Put the lines of the listing into a Markdown table with the columns Row and Line, starting at the first line of the listing and continuing up to and including the line with "deportivas en valencia". Skip blank lines, and leave the pictures out of the answer.
***
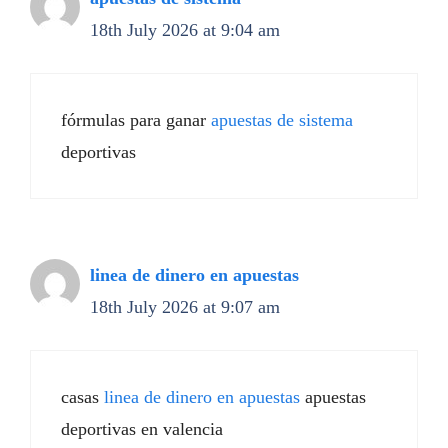
18th July 2026 at 9:04 am
fórmulas para ganar
apuestas de sistema
deportivas
linea de dinero en apuestas
18th July 2026 at 9:07 am
casas
linea de dinero en apuestas
apuestas
deportivas en valencia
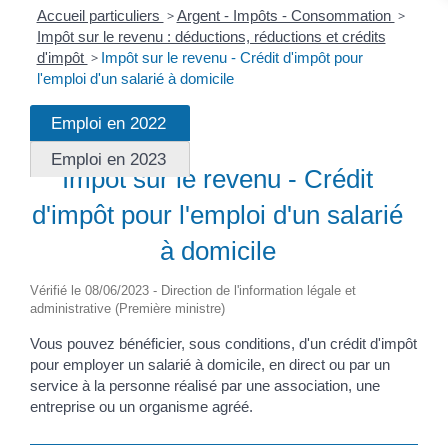
Accueil particuliers
>
Argent - Impôts - Consommation
>
Impôt sur le revenu : déductions, réductions et crédits
d'impôt
>
Impôt sur le revenu - Crédit d'impôt pour
l'emploi d'un salarié à domicile
Emploi en 2022
Fiche pratique
Emploi en 2023
Impôt sur le revenu - Crédit
d'impôt pour l'emploi d'un salarié
à domicile
Vérifié le 08/06/2023 - Direction de l'information légale et
administrative (Première ministre)
Vous pouvez bénéficier, sous conditions, d'un crédit d'impôt
pour employer un salarié à domicile, en direct ou par un
service à la personne réalisé par une association, une
entreprise ou un organisme agréé.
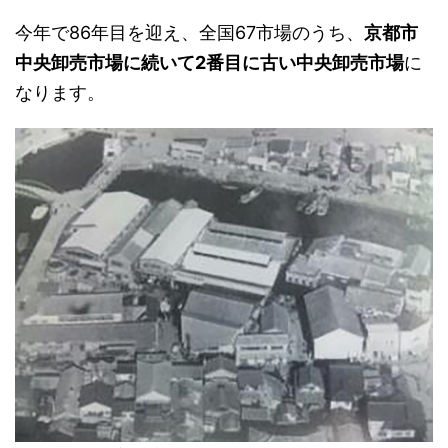
今年で86年目を迎え、全国67市場のうち、
京都市
中央卸売市場に続いて2番目に古い中央卸売市場
に
なります。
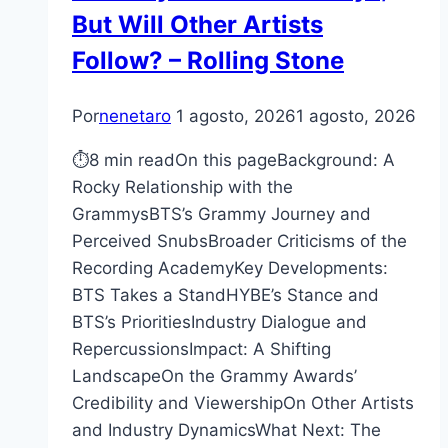
But Will Other Artists
Follow? – Rolling Stone
Por
nenetaro
1 agosto, 2026
1 agosto, 2026
⏱8 min readOn this pageBackground: A
Rocky Relationship with the
GrammysBTS’s Grammy Journey and
Perceived SnubsBroader Criticisms of the
Recording AcademyKey Developments:
BTS Takes a StandHYBE’s Stance and
BTS’s PrioritiesIndustry Dialogue and
RepercussionsImpact: A Shifting
LandscapeOn the Grammy Awards’
Credibility and ViewershipOn Other Artists
and Industry DynamicsWhat Next: The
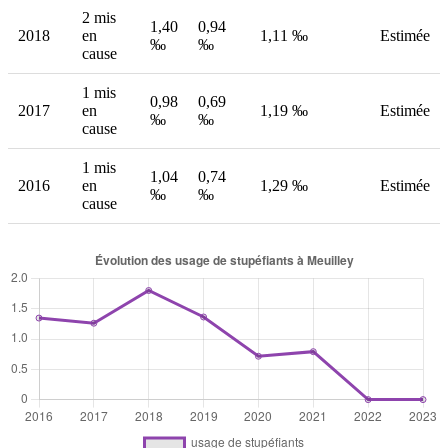
2 mis
1,40
0,94
2018
en
1,11 ‰
Estimée
‰
‰
cause
1 mis
0,98
0,69
2017
en
1,19 ‰
Estimée
‰
‰
cause
1 mis
1,04
0,74
2016
en
1,29 ‰
Estimée
‰
‰
cause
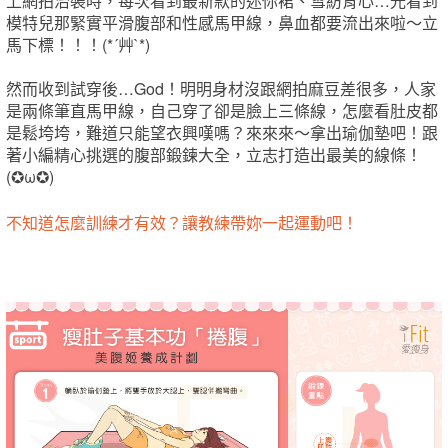
上網拍治裝時，每次看到最新款的迷你裙、雪紡背心…光看到
模特兒那緊實平滑腹部和性感馬甲線，鼻血都要流出來啦～立
馬下標！！！(*´艸`*)
然而收到試穿後…God！明明身材沒跟網拍麻豆差很多，人家
是兩條筆直馬甲線，自己穿了卻是臉上三條線，怎麼看肚皮都
是鬆垮垮，難道只能望衣興嘆嗎？來來來～拿出瑜伽墊吧！跟
著小編精心挑選的腹部鍛鍊大全，立志打造出最美的線條！
(✪ω✪)
不知道怎麼訓練才有效？讓教練帶妳一起運動吧！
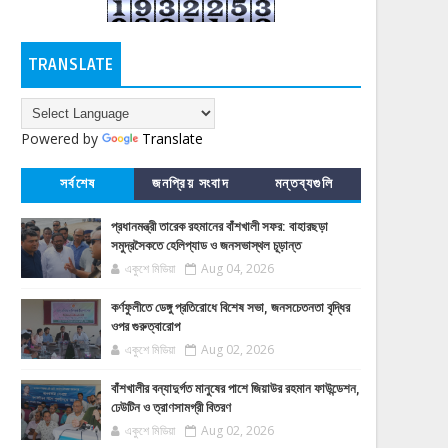
TRANSLATE
Powered by
Translate
সর্বশেষ
জনপ্রিয় সংবাদ
মন্তব্যগুলি
প্রধানমন্ত্রী তারেক রহমানের বাঁশখালী সফর: বাহারছড়া
সমুদ্রসৈকতে হেলিপ্যাড ও জনসভাস্থল চূড়ান্ত
একুশে মিডিয়া
Aug 04, 2026
কর্ণফুলীতে ডেঙ্গু প্রতিরোধে বিশেষ সভা, জনসচেতনতা বৃদ্ধির
ওপর গুরুত্বারোপ
একুশে মিডিয়া
Aug 02, 2026
বাঁশখালীর বন্যাদুর্গত মানুষের পাশে জিয়াউর রহমান ফাউন্ডেশন,
ঢেউটিন ও ত্রাণসামগ্রী বিতরণ
একুশে মিডিয়া
Aug 02, 2026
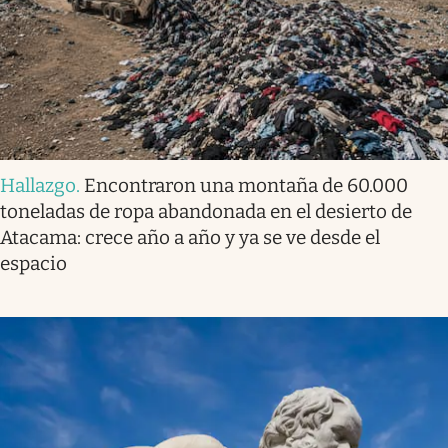
Hallazgo
.
Encontraron una montaña de 60.000
toneladas de ropa abandonada en el desierto de
Atacama: crece año a año y ya se ve desde el
espacio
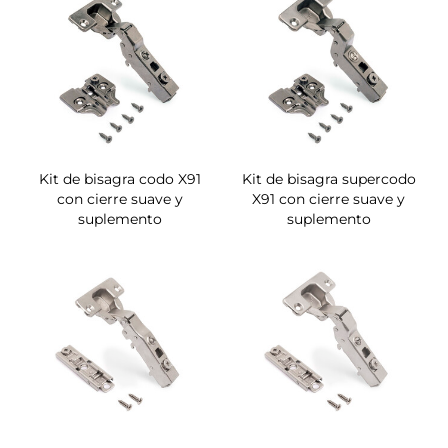
Kit de bisagra codo X91
Kit de bisagra supercodo
con cierre suave y
X91 con cierre suave y
suplemento
suplemento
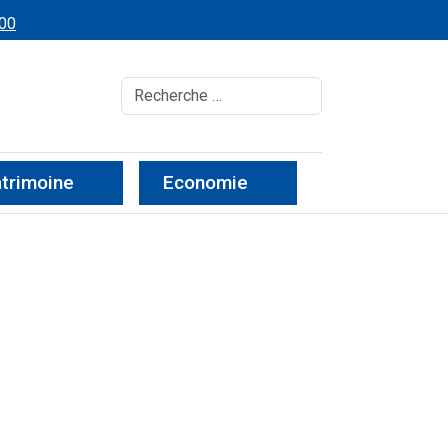
 00
Recherche
atrimoine
Economie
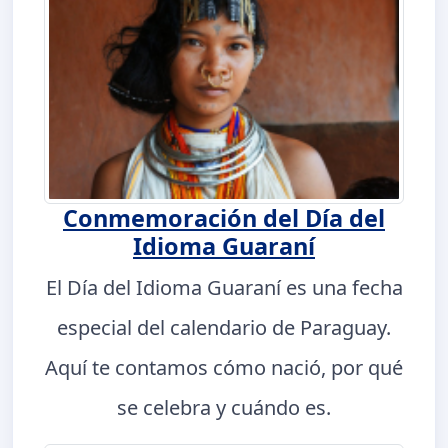
Conmemoración del Día del
Idioma Guaraní
El Día del Idioma Guaraní es una fecha
especial del calendario de Paraguay.
Aquí te contamos cómo nació, por qué
se celebra y cuándo es.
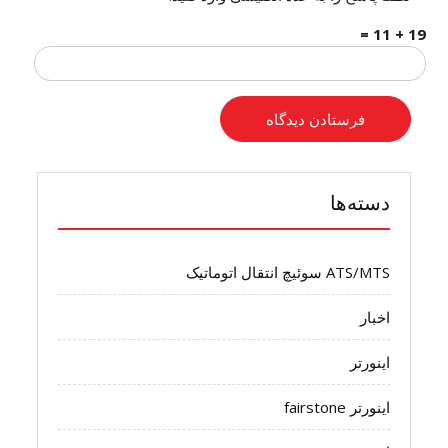
19 + 11 =
دسته‌ها
ATS/MTS سوئیچ انتقال اتوماتیک
اخبار
اینورتر
اینورتر fairstone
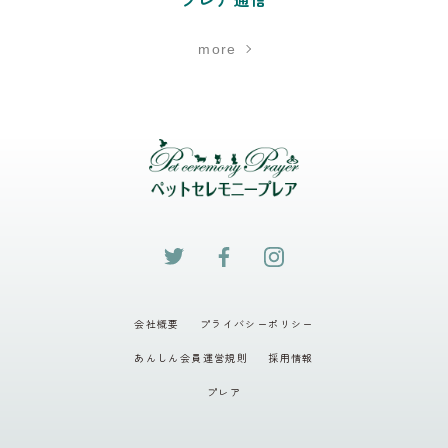
more
会社概要
プライバシーポリシー
あんしん会員運営規則
採用情報
プレア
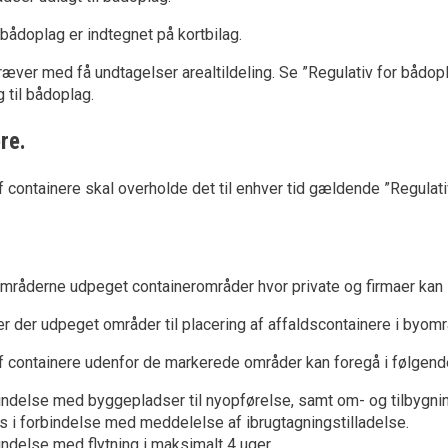
 bådoplag er indtegnet på kortbilag.
æver med få undtagelser arealtildeling. Se ”Regulativ for båd
g til bådoplag.
re.
af containere skal overholde det til enhver tid gældende ”Regulati
områderne udpeget containerområder hvor private og firmaer kan le
r der udpeget områder til placering af affaldscontainere i byo
af containere udenfor de markerede områder kan foregå i følgend
bindelse med byggepladser til nyopførelse, samt om- og tilbygnin
es i forbindelse med meddelelse af ibrugtagningstilladelse.
bindelse med flytning i maksimalt 4 uger.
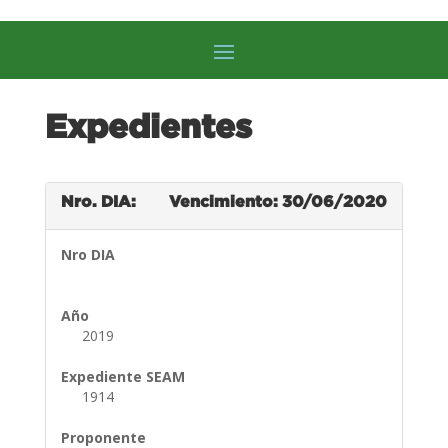
Expedientes
Nro. DIA:
Vencimiento: 30/06/2020
Nro DIA
Año
2019
Expediente SEAM
1914
Proponente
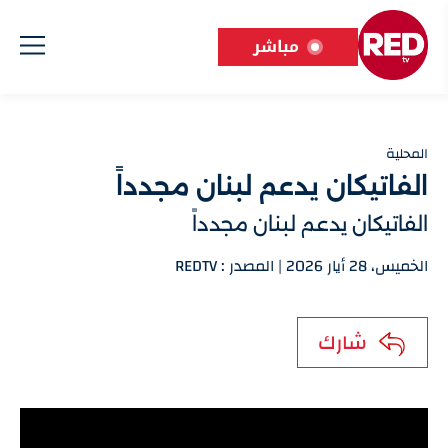
مباشر
المحلية
الفاتيكان يدعم لبنان مجدداً
الفاتيكان يدعم لبنان مجدداً
الخميس، 28 أيار 2026 | المصدر : REDTV
شارك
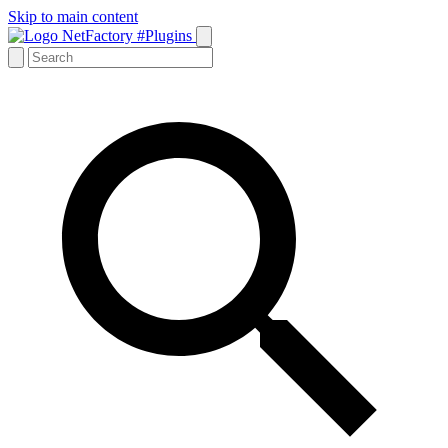
Skip to main content
NetFactory #Plugins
***
EXERCISE RESULT:
| Row | Line |
|---|---|
| 1 | 18th July 2026 at 9:04 am |
| 2 | fórmulas para ganar |
| 3 | apuestas de sistema |
| 4 | deportivas |
| 5 | linea de dinero en apuestas |
| 6 | 18th July 2026 at 9:07 am |
| 7 | casas |
| 8 | linea de dinero en apuestas |
| 9 | apuestas |
| 10 | deportivas en valencia |